Okuma Parçası:
Reklam
Kategoriler: Köşe Yazıları

Marksizmin boşlukları ve bilim

Reklam
Prof. Dr. İzge Günal

Her ideoloji etkili ve kalıcı olabilmek için kendisine birtakım bilimsel temeller arar. Bu arayış genellikle tarih boyutunda olur; başka bir deyişle ideolojiler kendilerini tarih içerisinde var etme, köklerini gösterme ve hatta “aslında geçmişte de var olduklarını ancak o dönemde başka bir isimle anıldıklarını” söylemeye çalışırlar. Ne ki, bunlar en fazla sosyal düzeyde kalır; bazen biraz da felsefi.

Marksizm ise bu açıdan da diğer öğretilerden ayrılır. En kaba sınıflamayla Marksizm, Alman felsefesi, İngiliz ekonomi politiği ve Fransız sosyalizminden köken alır; yani insanlığın 19. yüzyıldaki en önemli başarılarının doğrudan ve dolaysız bir devamı olarak doğmuştur.  Bu anlamda insanlığın önüne koyduğu sorulara yanıtlar ürettiği söylenebilir.

Materyalist Alman felsefesini temel olarak almasına karşın Marks, bununla yetinmeyip, daha üst bir düzeye çıkartmıştır. Feuerbach ve Hegel’in düşünce sistemini geliştirmiş olsa da esas başarısı diyalektiktir, yani “en tam, en derin ve en kapsamlı biçimde, sürekli gelişen maddeyi yansıtan insan bilgisinin göreceliği teorisidir”1. Doğal bilimlerin son buluşları (elektronlar, evrim vs.) Marks’ın diyalektik materyalizmini doğrulamıştır. Şunu söylemeye çalışıyorum, burada Marksizm’in sadece felsefi değil, doğa bilimi kökeni de vardır.

Kayıt Alıntıları:
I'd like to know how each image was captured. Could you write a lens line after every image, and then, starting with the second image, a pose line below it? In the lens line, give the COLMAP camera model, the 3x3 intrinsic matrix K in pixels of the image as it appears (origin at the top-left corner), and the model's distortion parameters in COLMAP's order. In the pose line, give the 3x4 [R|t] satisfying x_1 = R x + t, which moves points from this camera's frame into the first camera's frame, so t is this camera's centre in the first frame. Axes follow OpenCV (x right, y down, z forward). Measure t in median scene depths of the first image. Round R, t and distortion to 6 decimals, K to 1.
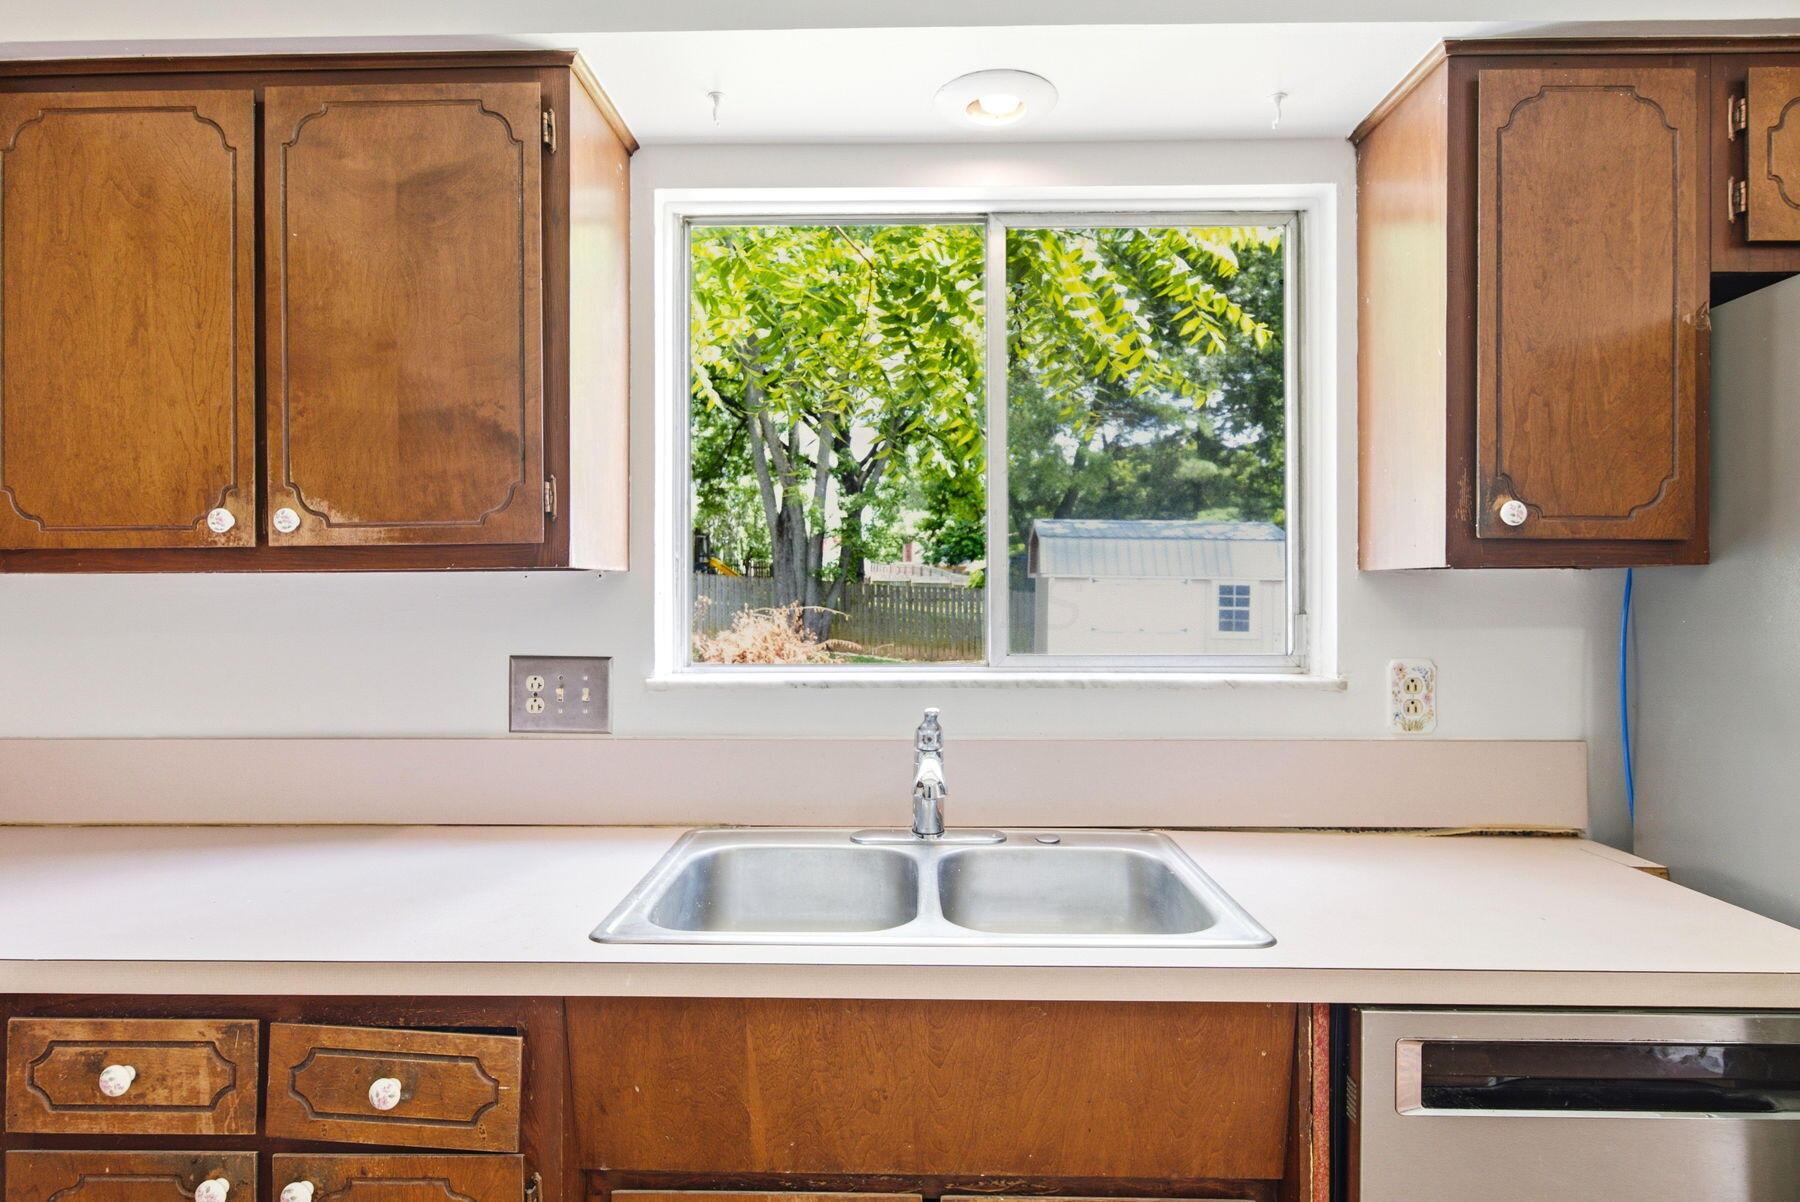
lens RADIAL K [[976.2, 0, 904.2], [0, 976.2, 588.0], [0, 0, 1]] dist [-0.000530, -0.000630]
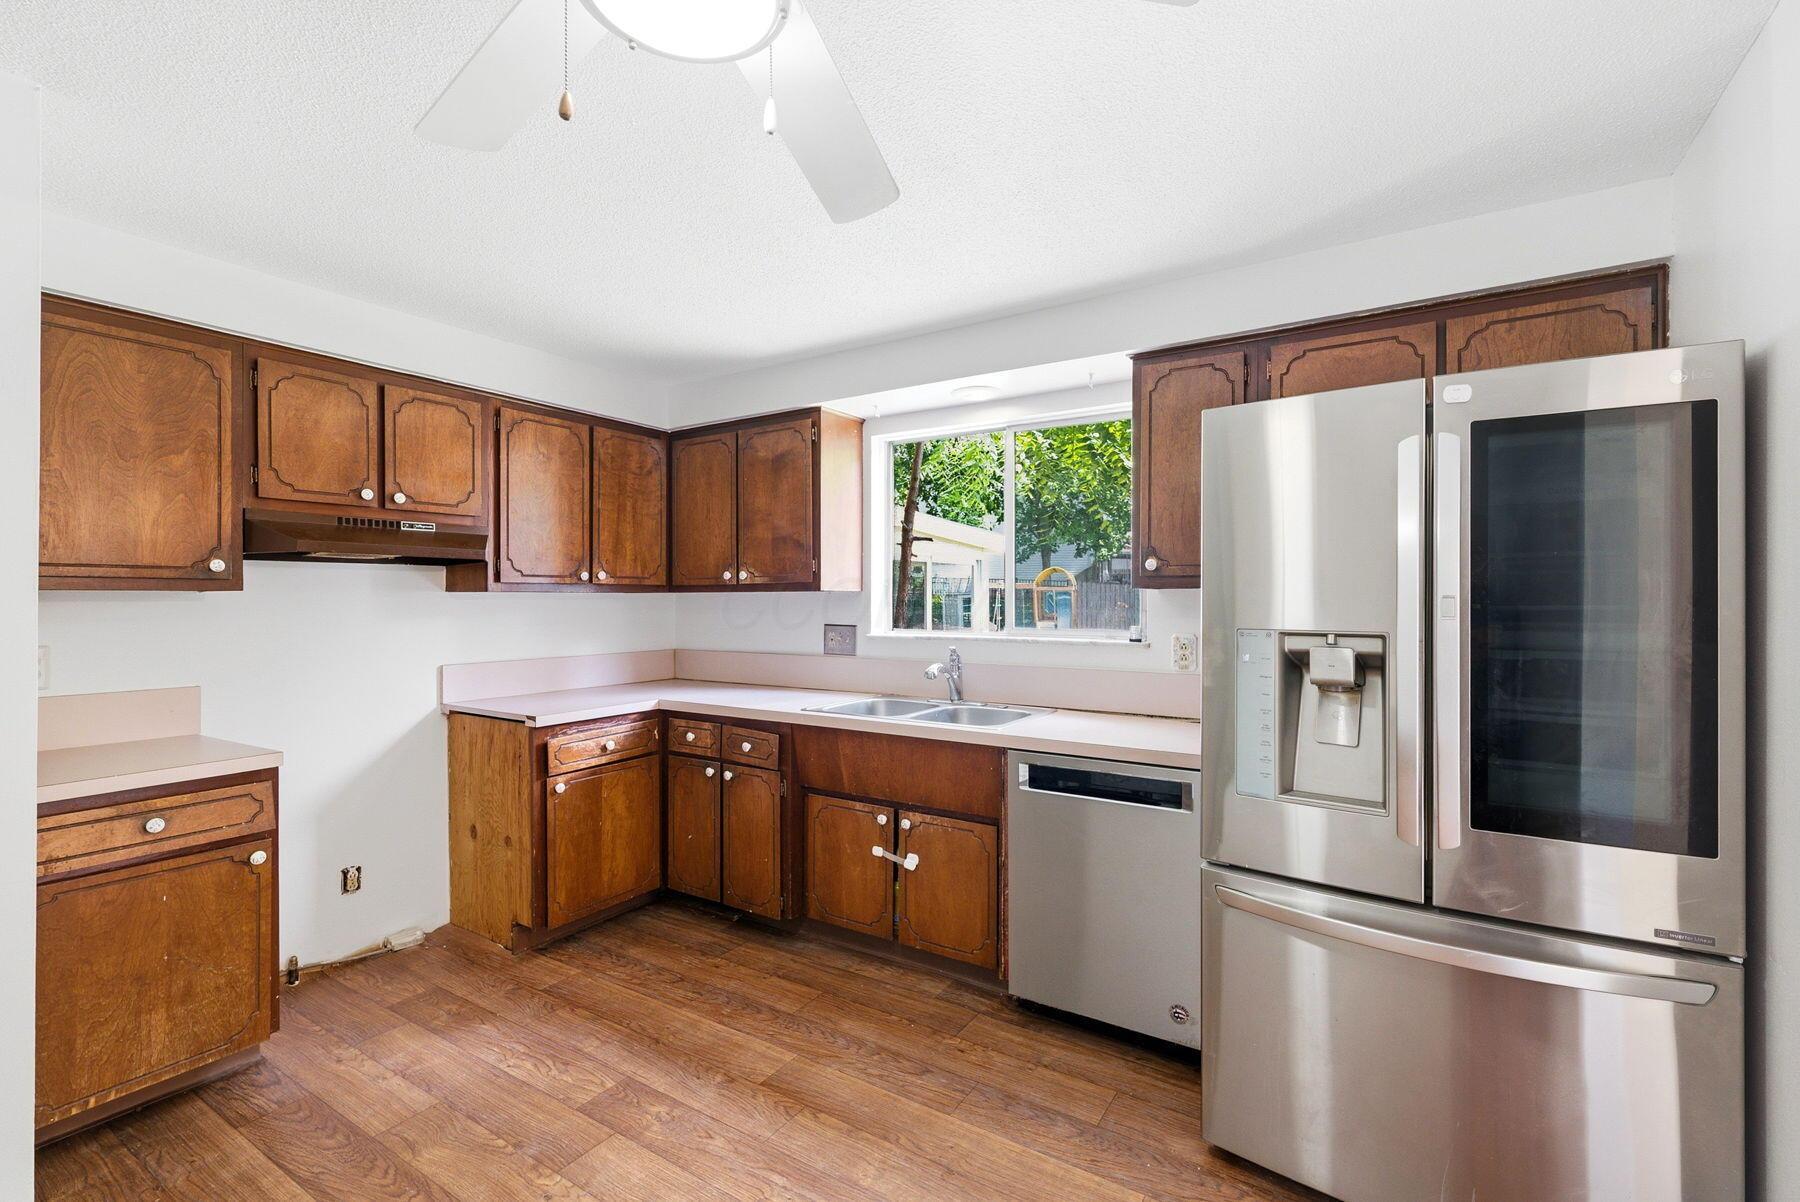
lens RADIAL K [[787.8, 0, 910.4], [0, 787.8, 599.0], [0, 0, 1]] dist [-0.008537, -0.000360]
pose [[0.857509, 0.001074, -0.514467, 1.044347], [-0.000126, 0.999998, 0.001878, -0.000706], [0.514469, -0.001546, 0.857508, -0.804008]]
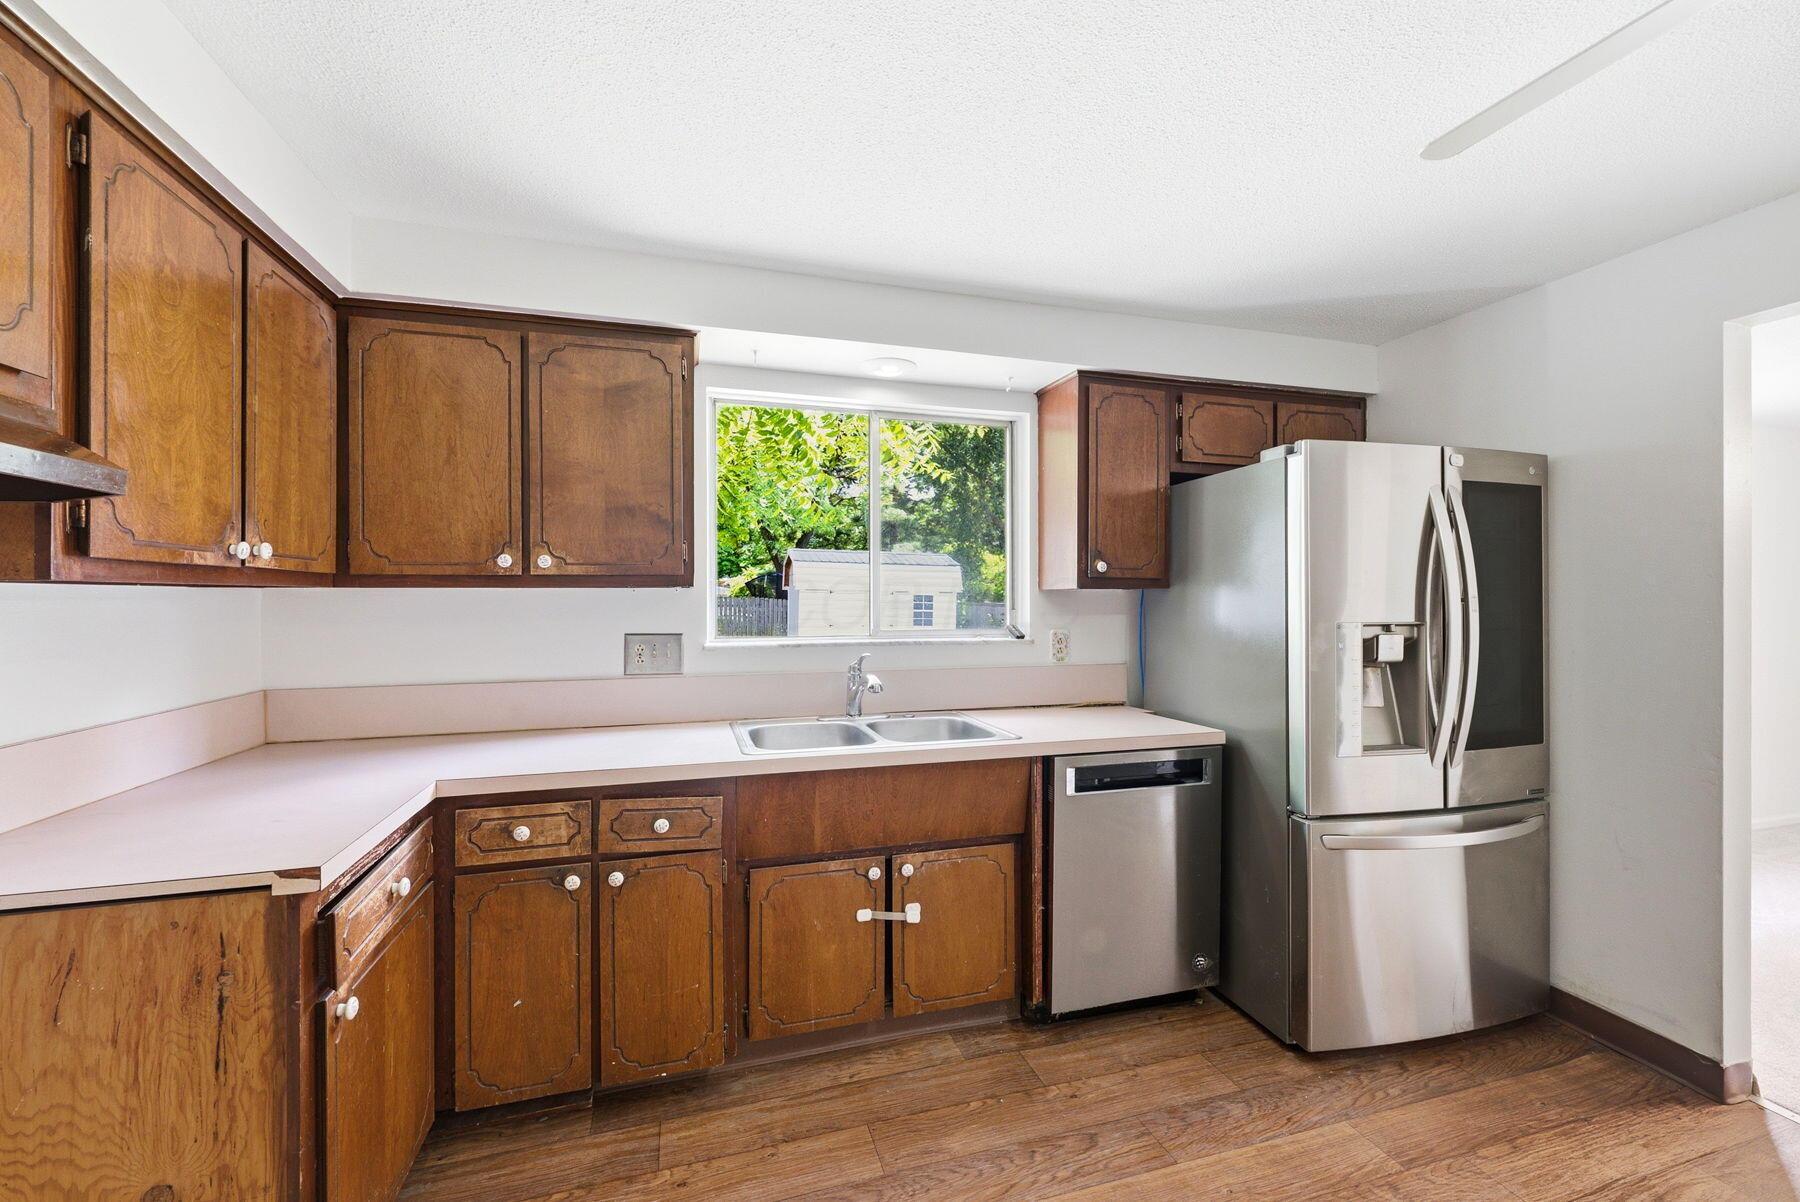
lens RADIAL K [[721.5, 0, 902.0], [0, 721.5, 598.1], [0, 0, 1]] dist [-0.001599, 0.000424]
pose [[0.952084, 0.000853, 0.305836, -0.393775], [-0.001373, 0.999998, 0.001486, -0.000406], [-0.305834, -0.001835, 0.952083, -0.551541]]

* * *

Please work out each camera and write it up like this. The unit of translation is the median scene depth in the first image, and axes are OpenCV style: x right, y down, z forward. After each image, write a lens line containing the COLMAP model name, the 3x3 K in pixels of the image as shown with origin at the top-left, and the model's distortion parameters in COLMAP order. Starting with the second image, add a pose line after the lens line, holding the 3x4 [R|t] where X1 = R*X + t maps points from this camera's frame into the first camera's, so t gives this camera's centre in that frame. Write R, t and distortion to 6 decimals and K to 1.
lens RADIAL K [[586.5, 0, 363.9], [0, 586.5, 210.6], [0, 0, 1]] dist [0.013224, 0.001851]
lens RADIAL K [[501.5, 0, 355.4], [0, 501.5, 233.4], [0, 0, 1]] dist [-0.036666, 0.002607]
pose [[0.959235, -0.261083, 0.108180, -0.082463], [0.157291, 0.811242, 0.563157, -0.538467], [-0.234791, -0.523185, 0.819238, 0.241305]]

Çözülecek Sorular:
1 > Marksizm ve bilim yazısına göre Marksizm hangi üç kaynaktan köken alır?
2 > Şu ifadelerin Marksizm ve bilim yazısıyla uyuşup uyuşmadığını belirtin: (a) İdeolojilerin bilimsel temel arayışı genellikle tarih boyutunda olur. (b) Marks, materyalist Alman felsefesini olduğu gibi benimsemekle yetinmiştir. (c) Marks'ın esas başarısı diyalektiktir.
3 > Marksizm ve bilim yazısını son cümlesinden sonra birkaç cümleyle sürdürün.
Kayıtların Marksizm ve bilim yazısıyla hiçbir bağı yoktur.

Numaralı Yanıtlar:
1 > Alman felsefesi, İngiliz ekonomi politiği ve Fransız sosyalizmi.

2 >
(a) Evet: "Bu arayış genellikle tarih boyutunda olur"
(b) Hayır: "Marks, bununla yetinmeyip, daha üst bir düzeye çıkartmıştır"
(c) Evet: "esas başarısı diyalektiktir"

3 >
Marks’tan önceki klasik ekonomi politik, en gelişmiş kapitalist ülke olan İngiltere’de doğmuştu. Adam Smith ve David Ricardo, ekonomik sistemler üzerindeki araştırmalarıyla, emek-değer teorisinin temellerini atmışlardı. Marks, onların çalışmalarını sürdürüp; teoriyi tutarlı bir hale getirdi. Her metanın değerinin, bu metanın üretiminde harcanan toplumsal bakımdan gerekli emek-zamanı miktarı ile belirlendiğini gösterdi. Buradan çıkarttığı artı-değer teorisi, Marks’ın ekonomik teorisinin temel taşıdır.

Marks, kapitalizmin gelişmesini, basit değişimden başlayarak, en yüksek biçimlerine, büyük üretime kadar her aşamasını incelemiştir. Bu alan Marksizm’in toplum bilimlerindeki ana temelidir1.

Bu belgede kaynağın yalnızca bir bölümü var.